- 2-1/2 cups pancake mix
- 1/2 cup sugar
- 1 egg
- 2/3 cup water
- 1/4 cup canola oil
- 1-1/2 cups fresh or frozen blueberries
- Preheat oven to 400°. In a large bowl, combine pancake mix and sugar. In another bowl, whisk egg, water and oil. Stir into dry ingredients just until moistened. Fold in blueberries.
- Fill paper-lined muffin cups two-thirds full. Bake 14-16 minutes or until a toothpick inserted in center comes out clean. Cool 5 minutes before removing from pan to a wire rack. Yield: 1 dozen.
Reviews for Kids' Favorite Blueberry Muffins
Sort By :
"I made these with my 7, and 4 year old! We had fun, and they tasted great. To avoid sticking to the side...I listened to another reviewer's advice, and used cupcake wrappers. They worked perfectly."
"After reading the reviews about this batter being thick, I added a 6 oz container of lemon yogurt and some lemon peel.
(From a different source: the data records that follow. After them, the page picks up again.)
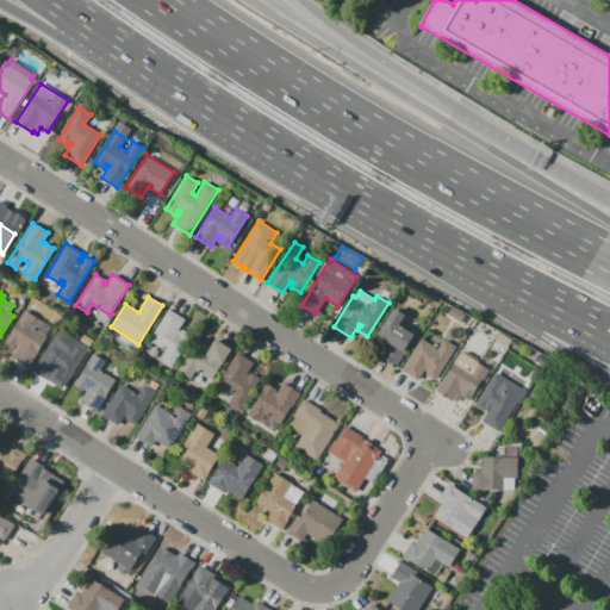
[(393,309),(405,315),(399,324),(416,335),(397,366),(380,355),(388,343),(377,336),(393,309)]
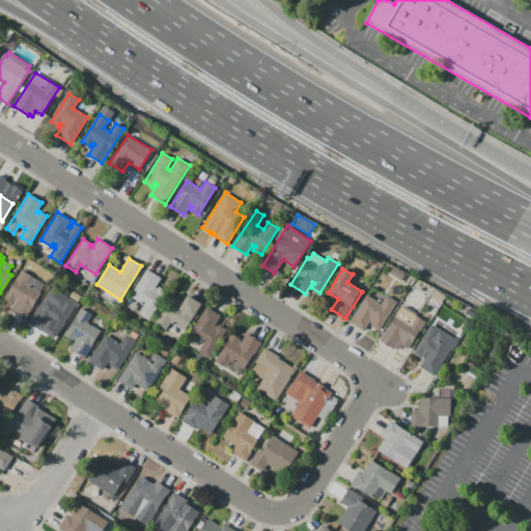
[(147,270),(161,278),(155,287),(158,288),(159,286),(167,291),(149,320),(139,314),(144,305),(130,296),(147,270)]
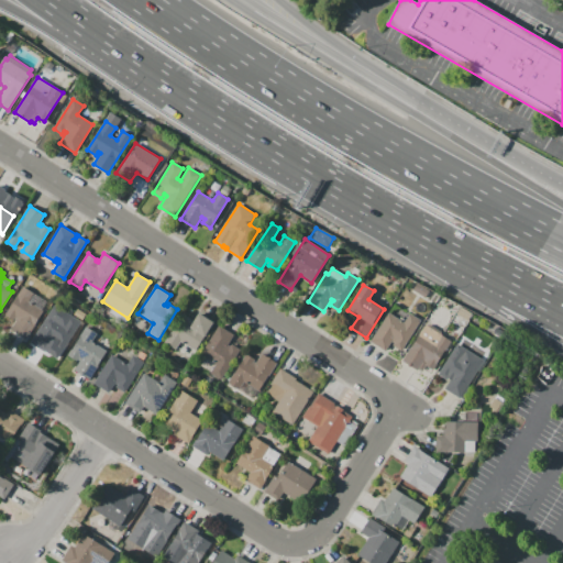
[(23,287),(47,302),(42,310),(44,311),(26,339),(11,329),(18,319),(15,318),(13,320),(4,315),(23,287)]
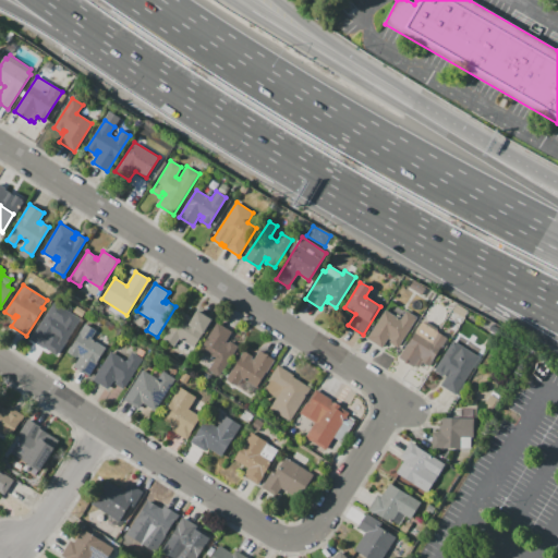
[(73,312),(76,306),(85,312),(82,317),(73,312)]
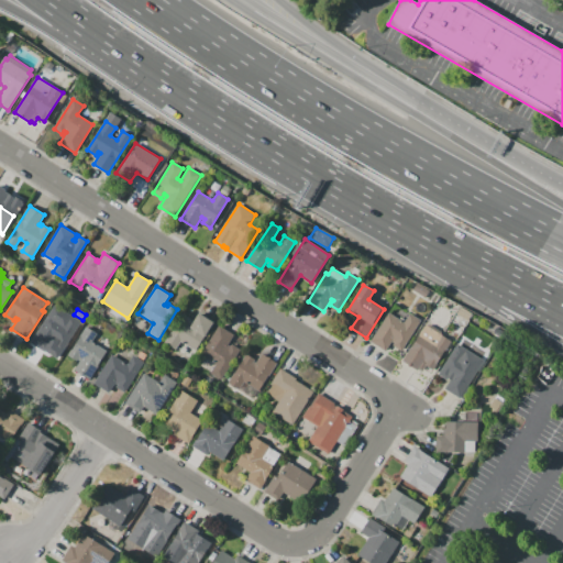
[(371,342),(388,312),(405,322),(410,313),(420,320),(401,351),(393,345),(395,342),(392,341),(385,351),(371,342)]
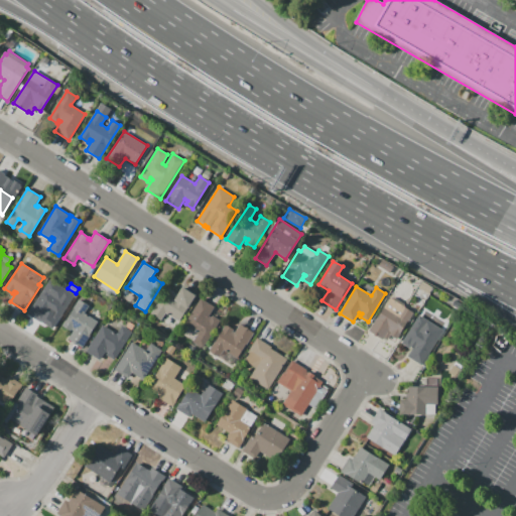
[(167,287),(175,293),(174,294),(177,296),(182,287),(197,295),(179,321),(165,312),(161,319),(151,313),(167,287)]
They turned out great!"
"These were delicious! These almost taste like the ones from the box that we like so much. These are not a heavy muffin but sweet and light. I did only use 1 cup of blueberries."
"so simple to make and very tasty"
"Easy and tasty! The batter is thick, so I placed the blueberries in by hand so as not to break them up. More cakelike then most blueberry muffin recipes."